Nils Nilsson, a pioneer in the field of robotics and considered by many to be a foundational force for artificial intelligence, died after a brief period of hospice care. Nilsson passed away at his Medford, Oregon residence on April 23. He was the Kumagai Professor of Engineering, Emeritus, in the Department of Computer Science at Stanford University.
Nilsson was ex-Air Force and was with the Stanford Research Institute for 23 years, with his final four years spent as the head of SRI. While there, he did extensive work on robotic problem-solving and neural networks. He subsequently joined Stanford University to chair the Department of Computer Science until 1990.
While at SRI, Nilsson co-directed the development of SHAKEY the autonomous robot, and some of the algorithms he wrote for the problem-solving part of SHAKEY’s ‘brain’ are still being used today.
A prolific writer, Nilsson has had at least nine books published that credit him as author or co-author.

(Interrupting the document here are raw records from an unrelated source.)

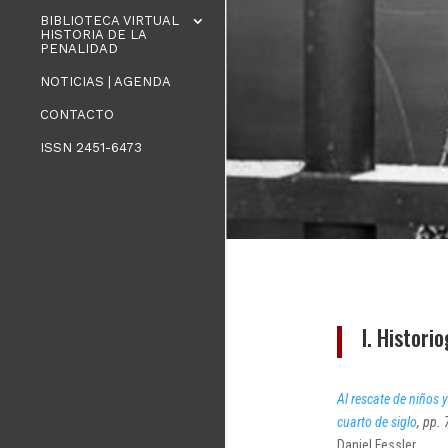
BIBLIOTECA VIRTUAL
HISTORIA DE LA
PENALIDAD
NOTICIAS | AGENDA
CONTACTO
ISSN 2451-6473
I. Histori
Al rescate de niños 
cuarto de siglo
, pp. 
Daniel Fessler.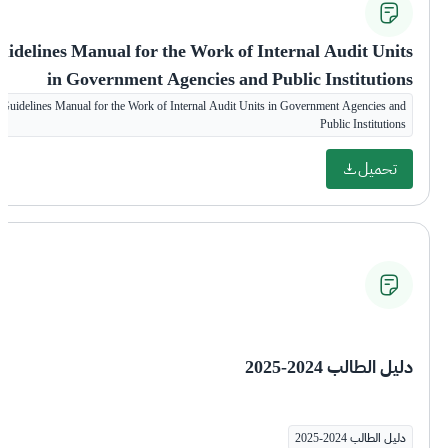
uidelines Manual for the Work of Internal Audit Units
in Government Agencies and Public Institutions
Guidelines Manual for the Work of Internal Audit Units in Government Agencies and
Public Institutions
تحميل
دليل الطالب 2024-2025
دليل الطالب 2024-2025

He was also associated in various capacities with some of the most respected journals, publications and advocacy groups in the fields of artificial intelligence and robotics.
While a student at Stanford, Nilsson attended a program that allowed him to directly work on his master’s degree, which he was awarded in 1956. He earned his Ph.D. two years later.
He retired from Stanford in 1995, and is survived by his second wife (27 years), Grace Abbot, his daughter and son, and Abbott’s four sons from a previous marriage.
He was revered by his students, admired by his colleagues and peers, and, in his wife’s words, “an absolute treasure of a man.”